- Country: Austria
- National team: Austria

International competitions
- Cricket World Cup ICC World Twenty20 ICC Champions Trophy Women's Cricket World Cup Under-19 Cricket World Cup

= Cricket in Austria =

Cricket in Austria is a sport growing in popularity played mostly in the summer.

==History==
Having been played by the gardeners of rich aristocratic families at the end of the 19th century - at which time Vienna Cricket and Football Club was founded, cricket disappeared in Austria until after the Second World War, when it was played by British occupying troops on a recreational basis.

The modern era of cricket in Austria as such began in May 1975, when Kerry Tattersall introduced the game to his pupils at the commercial academy where he was teaching English and formed Vienna Cricket Club. Early opponents came from the United Nations (United Nations CC) and diplomatic services (Five Continents CC) and these founder clubs survive to this day.

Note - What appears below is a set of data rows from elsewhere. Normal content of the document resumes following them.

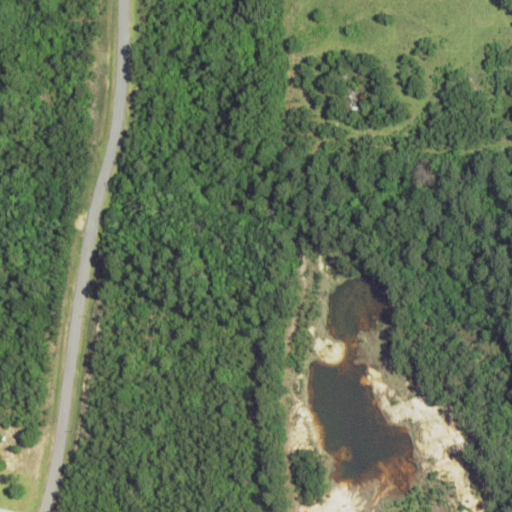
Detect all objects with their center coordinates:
road: (85, 256)
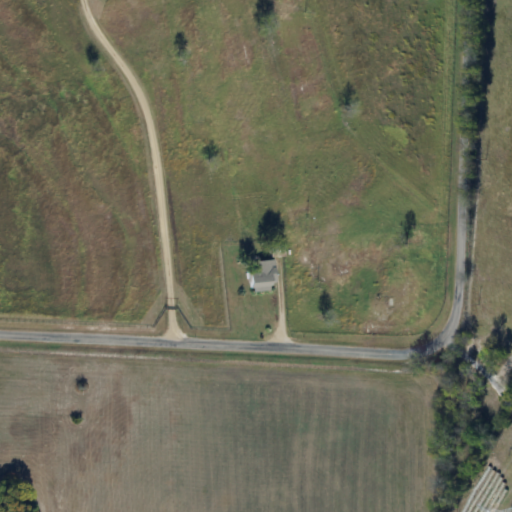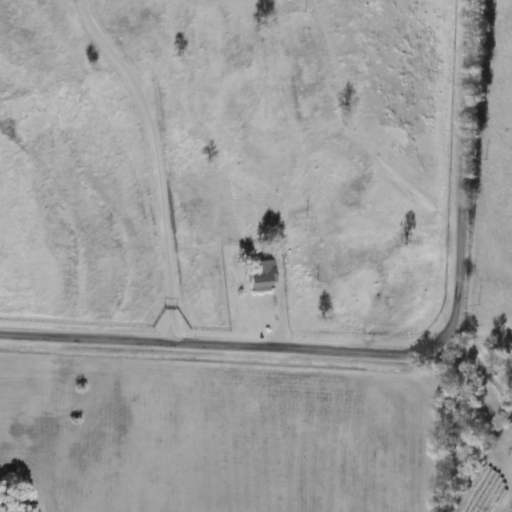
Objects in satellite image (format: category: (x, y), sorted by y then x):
road: (156, 162)
building: (262, 276)
road: (395, 354)
road: (479, 369)
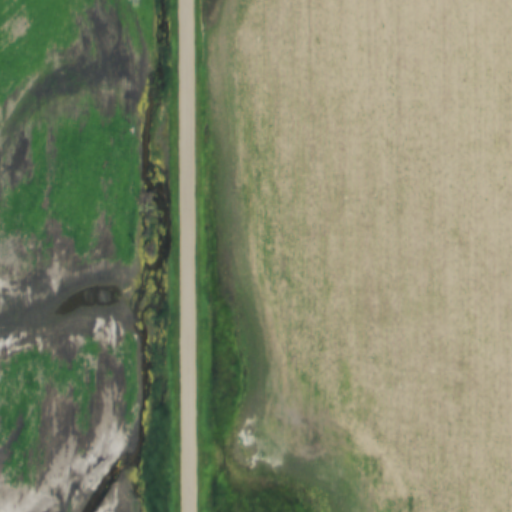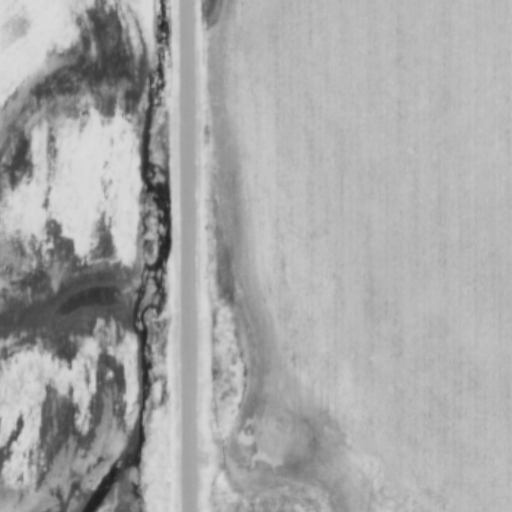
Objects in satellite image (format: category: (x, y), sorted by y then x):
road: (185, 256)
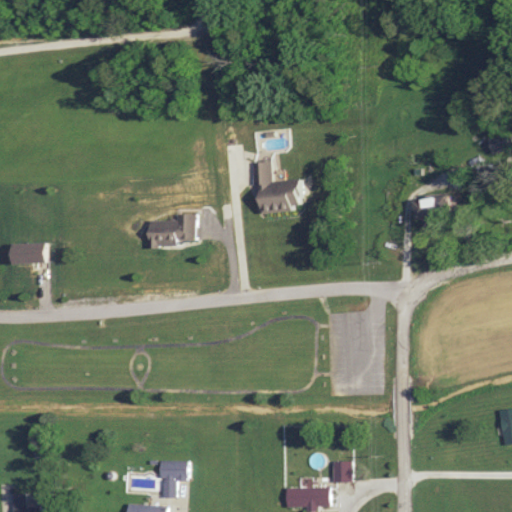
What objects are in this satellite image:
road: (112, 36)
building: (501, 143)
building: (286, 189)
building: (440, 221)
road: (235, 229)
building: (177, 231)
building: (36, 252)
road: (457, 269)
road: (201, 301)
road: (193, 344)
parking lot: (356, 352)
road: (135, 353)
park: (208, 355)
road: (402, 398)
building: (508, 425)
building: (347, 471)
building: (177, 475)
building: (313, 497)
building: (26, 505)
building: (150, 508)
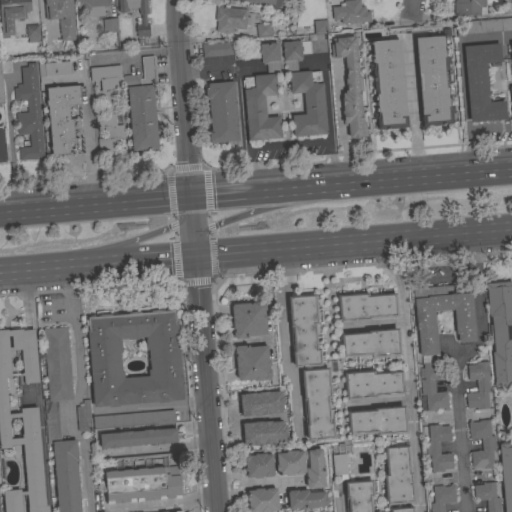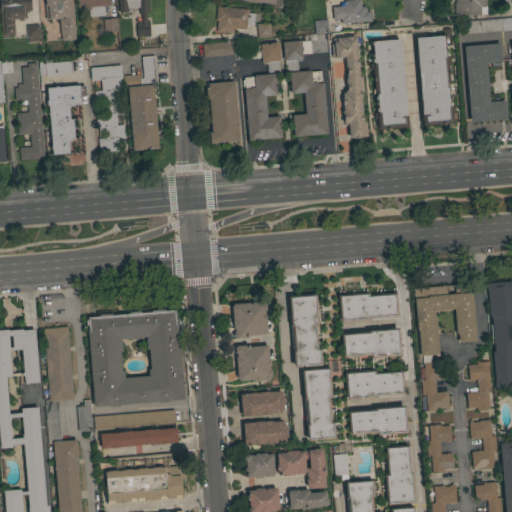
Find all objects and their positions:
building: (249, 1)
building: (507, 1)
building: (263, 2)
building: (506, 2)
building: (279, 3)
building: (92, 6)
building: (90, 7)
building: (469, 7)
building: (466, 8)
road: (413, 10)
building: (350, 12)
building: (348, 13)
building: (10, 14)
building: (12, 14)
building: (136, 14)
building: (133, 15)
building: (61, 16)
building: (58, 17)
building: (232, 19)
building: (227, 20)
building: (109, 25)
building: (107, 26)
building: (484, 26)
building: (487, 26)
building: (263, 30)
building: (32, 32)
building: (30, 34)
building: (217, 49)
building: (213, 50)
building: (511, 50)
building: (288, 51)
building: (265, 53)
building: (510, 58)
building: (53, 68)
building: (53, 69)
building: (139, 73)
building: (3, 76)
building: (428, 78)
building: (433, 80)
building: (307, 82)
building: (384, 82)
building: (478, 83)
building: (481, 83)
building: (388, 84)
building: (350, 86)
building: (104, 87)
building: (345, 91)
building: (260, 92)
building: (509, 98)
building: (510, 98)
road: (183, 99)
building: (107, 106)
building: (142, 106)
building: (304, 106)
building: (258, 110)
road: (413, 111)
building: (218, 112)
building: (222, 112)
building: (29, 113)
building: (27, 114)
building: (61, 116)
building: (57, 117)
building: (138, 118)
road: (328, 125)
road: (490, 129)
road: (87, 133)
building: (107, 135)
road: (9, 139)
building: (1, 147)
building: (0, 154)
road: (471, 155)
road: (351, 188)
traffic signals: (190, 199)
road: (94, 206)
road: (237, 217)
road: (192, 232)
road: (124, 243)
road: (353, 250)
traffic signals: (195, 265)
road: (97, 271)
road: (428, 277)
building: (362, 306)
building: (365, 307)
building: (441, 316)
building: (437, 317)
building: (244, 320)
building: (248, 320)
building: (299, 330)
building: (303, 330)
building: (500, 330)
building: (499, 333)
road: (284, 337)
building: (365, 344)
building: (371, 344)
building: (134, 358)
building: (130, 359)
building: (248, 363)
building: (252, 363)
building: (54, 364)
road: (455, 370)
building: (369, 384)
building: (371, 384)
building: (475, 387)
road: (205, 388)
building: (429, 389)
road: (76, 392)
building: (433, 392)
road: (37, 394)
building: (479, 394)
building: (259, 403)
building: (257, 404)
building: (312, 404)
building: (316, 404)
road: (153, 406)
building: (83, 416)
road: (410, 416)
building: (60, 418)
building: (133, 419)
building: (21, 420)
building: (131, 420)
building: (372, 421)
building: (377, 421)
building: (21, 426)
building: (262, 432)
building: (259, 433)
building: (136, 438)
building: (134, 439)
building: (481, 444)
building: (479, 446)
road: (160, 448)
building: (438, 448)
building: (435, 449)
building: (258, 465)
building: (336, 465)
building: (339, 465)
building: (254, 466)
building: (299, 466)
building: (302, 466)
building: (506, 474)
building: (393, 475)
building: (63, 476)
building: (397, 476)
building: (504, 476)
road: (269, 482)
road: (242, 484)
building: (138, 485)
building: (142, 485)
building: (485, 495)
building: (358, 496)
building: (483, 496)
building: (354, 497)
building: (442, 497)
building: (439, 498)
building: (305, 499)
building: (258, 500)
building: (262, 500)
building: (303, 500)
road: (166, 503)
building: (401, 509)
building: (397, 510)
building: (179, 511)
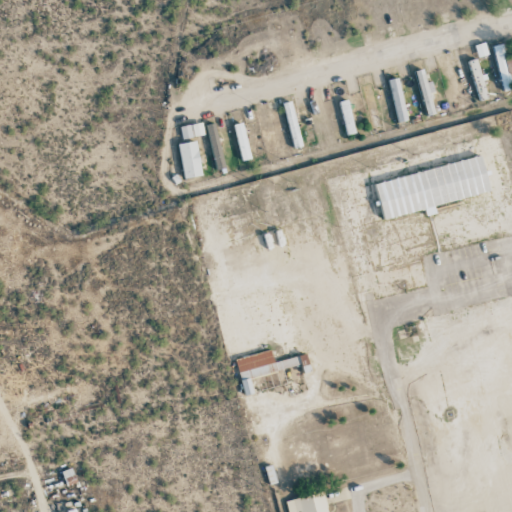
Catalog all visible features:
building: (480, 49)
road: (354, 65)
building: (503, 66)
building: (378, 80)
building: (477, 80)
building: (424, 92)
building: (396, 100)
park: (82, 101)
building: (371, 106)
building: (346, 117)
building: (191, 130)
building: (241, 141)
building: (189, 159)
road: (256, 170)
building: (430, 187)
building: (259, 367)
road: (399, 409)
road: (37, 486)
building: (307, 504)
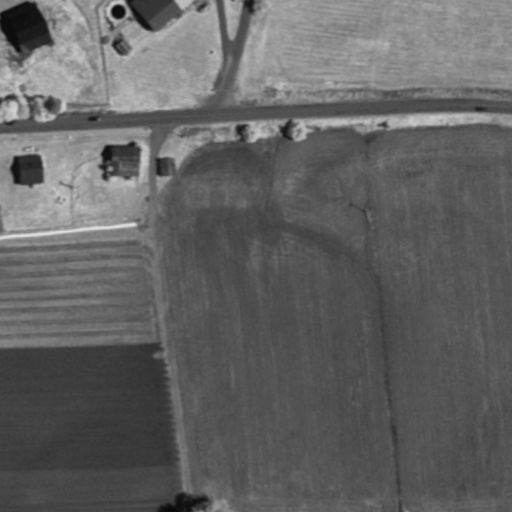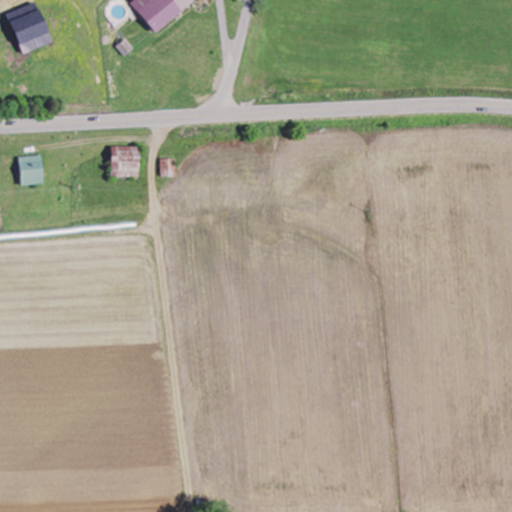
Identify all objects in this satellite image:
building: (162, 10)
building: (30, 27)
building: (126, 47)
road: (237, 60)
road: (255, 114)
building: (127, 161)
building: (171, 167)
building: (33, 170)
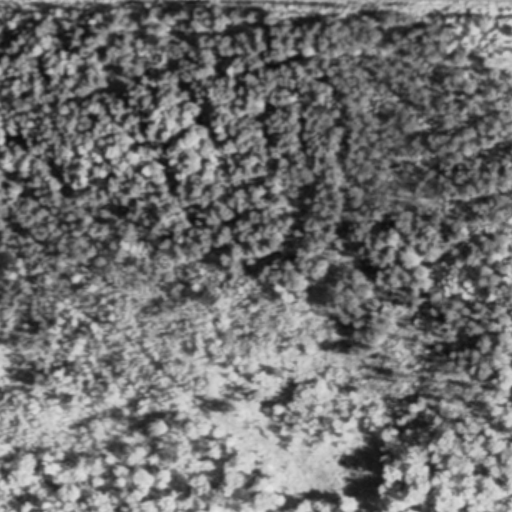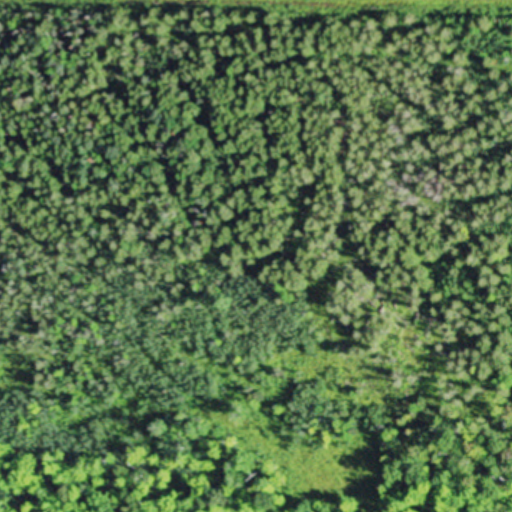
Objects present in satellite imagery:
road: (363, 501)
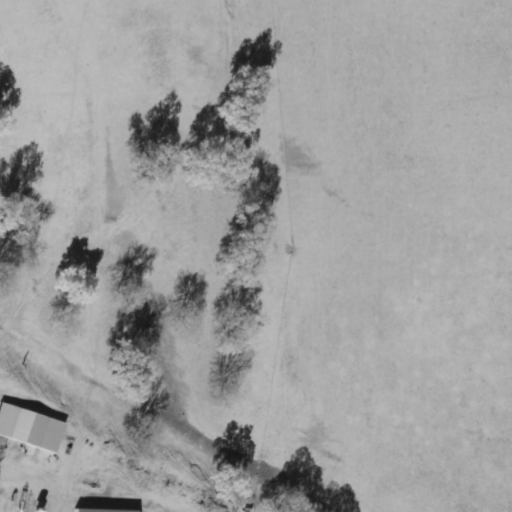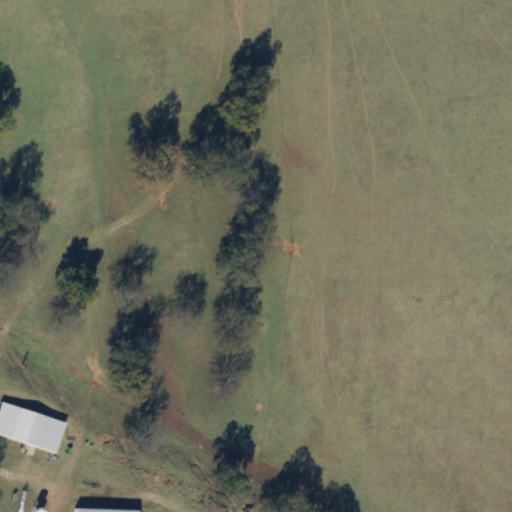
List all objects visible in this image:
building: (29, 428)
building: (103, 511)
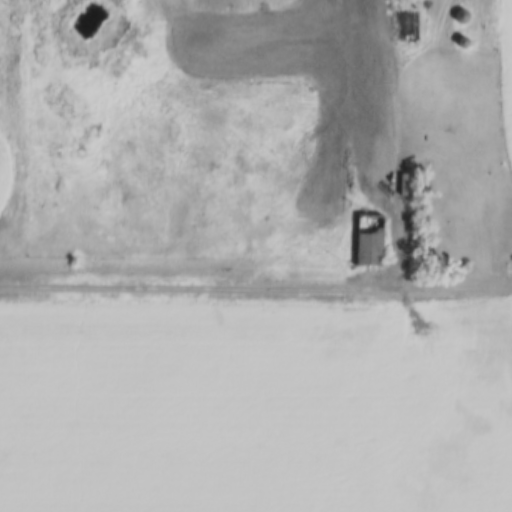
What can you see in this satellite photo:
building: (406, 25)
road: (400, 166)
building: (372, 239)
road: (255, 285)
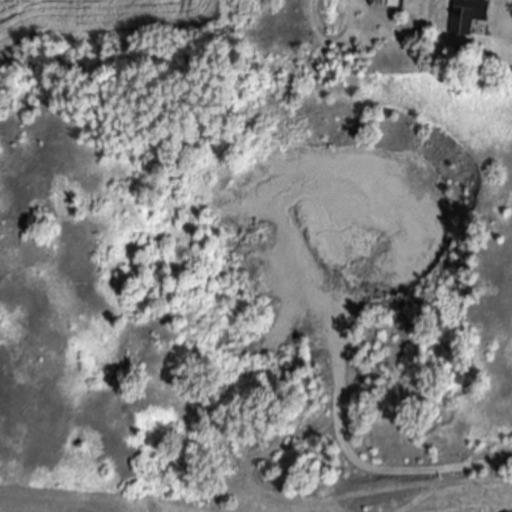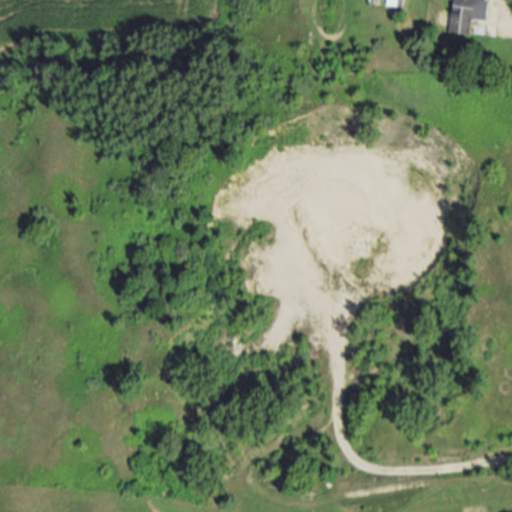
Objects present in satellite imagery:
building: (470, 14)
road: (337, 437)
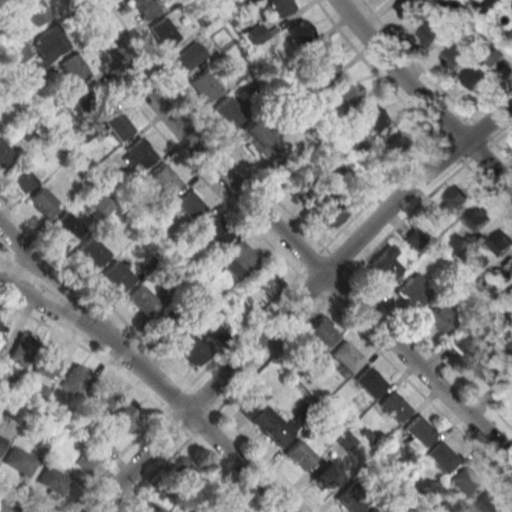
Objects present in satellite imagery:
building: (490, 5)
building: (281, 6)
building: (144, 7)
building: (145, 7)
building: (407, 8)
building: (510, 9)
building: (35, 10)
building: (34, 11)
building: (162, 30)
building: (163, 31)
building: (300, 31)
building: (256, 34)
building: (430, 34)
building: (54, 39)
building: (49, 43)
building: (19, 52)
building: (493, 56)
building: (453, 58)
building: (186, 59)
building: (327, 62)
building: (74, 68)
building: (73, 70)
building: (473, 77)
road: (434, 81)
building: (206, 85)
building: (205, 86)
building: (350, 89)
building: (94, 93)
building: (96, 97)
road: (420, 97)
building: (229, 113)
building: (372, 116)
building: (119, 124)
building: (118, 125)
building: (258, 142)
building: (404, 145)
building: (4, 152)
building: (141, 152)
building: (4, 153)
building: (140, 153)
building: (22, 175)
building: (21, 176)
building: (164, 179)
building: (165, 179)
building: (304, 186)
building: (44, 201)
building: (43, 202)
building: (449, 203)
building: (191, 204)
building: (190, 206)
building: (100, 208)
building: (475, 218)
building: (68, 226)
building: (67, 227)
building: (216, 231)
building: (216, 231)
road: (287, 238)
building: (413, 239)
building: (499, 242)
building: (94, 250)
road: (276, 250)
building: (93, 251)
building: (242, 255)
building: (240, 260)
road: (359, 263)
building: (385, 263)
building: (385, 265)
building: (511, 267)
road: (25, 275)
building: (117, 276)
building: (118, 276)
building: (266, 280)
building: (267, 280)
road: (281, 289)
road: (94, 291)
building: (411, 291)
building: (411, 293)
building: (143, 299)
building: (143, 301)
road: (295, 302)
road: (67, 316)
building: (438, 319)
building: (439, 319)
building: (0, 323)
building: (1, 324)
building: (169, 324)
building: (321, 331)
building: (321, 334)
building: (465, 345)
building: (465, 347)
building: (22, 349)
building: (194, 349)
building: (23, 350)
building: (193, 350)
building: (346, 356)
building: (345, 358)
building: (46, 363)
road: (144, 367)
building: (491, 371)
building: (494, 374)
building: (74, 378)
building: (73, 379)
road: (457, 379)
building: (369, 382)
building: (369, 382)
road: (142, 392)
building: (101, 397)
building: (99, 399)
building: (394, 406)
building: (394, 407)
building: (15, 412)
building: (124, 419)
building: (265, 420)
building: (266, 421)
building: (419, 430)
building: (418, 432)
building: (1, 441)
building: (347, 441)
building: (2, 442)
road: (254, 448)
building: (300, 454)
building: (299, 455)
building: (441, 456)
building: (441, 457)
building: (20, 460)
building: (19, 461)
building: (85, 461)
road: (166, 462)
building: (183, 469)
building: (184, 471)
building: (324, 473)
building: (324, 475)
building: (53, 477)
building: (465, 481)
building: (466, 481)
building: (209, 496)
road: (23, 498)
building: (351, 498)
building: (352, 499)
building: (491, 502)
building: (490, 503)
road: (4, 509)
building: (231, 509)
building: (232, 509)
building: (373, 510)
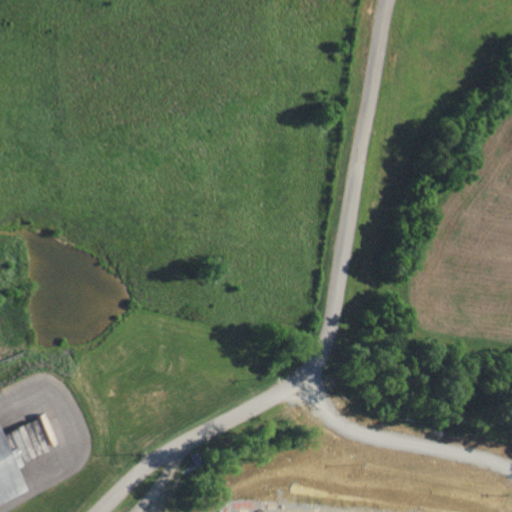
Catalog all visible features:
building: (504, 235)
road: (329, 313)
road: (395, 440)
road: (67, 443)
building: (4, 475)
building: (4, 482)
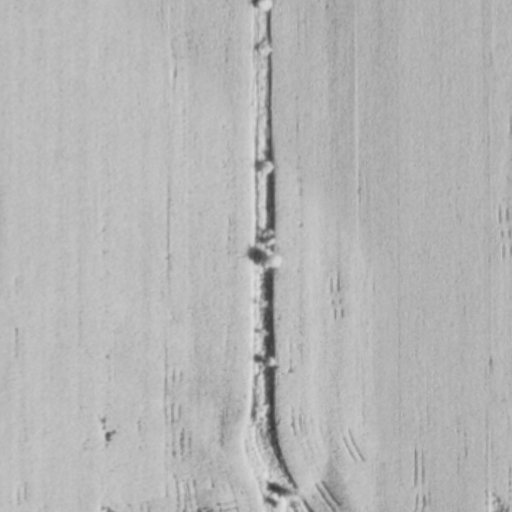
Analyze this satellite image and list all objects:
crop: (256, 256)
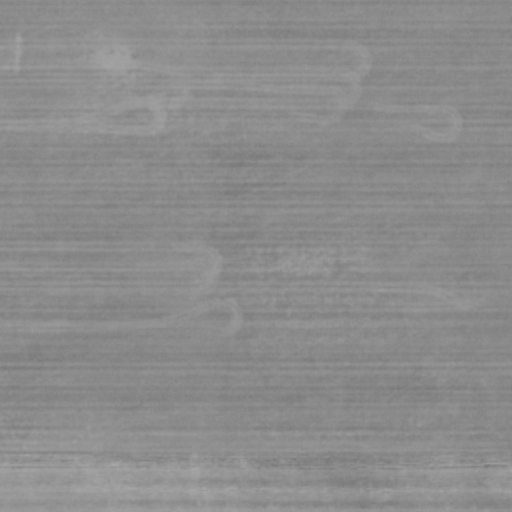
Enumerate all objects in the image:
crop: (255, 256)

Cricket remains predominantly Viennese-based with nine of the 13 member clubs being based in Vienna. CC Velden '91 is the oldest non-Viennese club, operating since 1991. The latest addition to the ACA is the Under-19 team Austrian Daredevils Cricket Club (ADCC) from Vienna.

==Grounds==
Up to 1995, when Seebarn Cricket Ground was built close to Vienna, cricket had been played nomadically on multi-purpose sports grounds, often with a mat put down on a hockey or football ground.

After Seebarn, three other cricket grounds have been constructed: one in Vienna, which is the home ground of Austria CC Wien, one in Velden, Carinthia, home of CC Velden '91, and one in Graz, home of Graz Cricket Academy.

==International competition==
In the past, Austria has hosted and participated in numerous ICC European competitions, having been instrumental in setting up the European Indoor Championships, and also hosting the ICC European Trophy twice - finishing second on both occasions.

In 2002, Austria played in the ICC European Championships for the first time, with a close loss to Gibraltar being its best performance.

They did not compete again until 2009, when they took part in European Championship Division Four in Cyprus. A decent performance was put up as it won four out of five matches, finishing below Cyprus and Switzerland only on net run-rate.

==Domestic competitions==
Competitive outdoor cricket matches have been organised by the ACA for more than 20 years in different formats, with the ACA Open League considered the premier tournament. The ACA Trophy, which had previously been a 40-overs-per-side tournament switched to a 20-over format in 2008.

Furthermore, the Austrian clubs organise indoor and outdoor tournaments and friendly fixtures amongst themselves and against touring teams. There are 13 member clubs in the ACA, predominantly from Vienna.

==Cricket Development==
Austria CC Wien (Vienna) sets an example to the other clubs with its youth, women's and schools' cricket development programme, which has been masterminded by Siva Nadarajah, whose commitment to Austrian cricket over nearly 30 years has been second to none. Its junior teams play regularly against teams from neighboring countries and have been exceptionally successful in recent years.

In 2019, Graz Cricket Academy was formed, with the stated aim of growing the game in Austria at all levels; men, women and youth.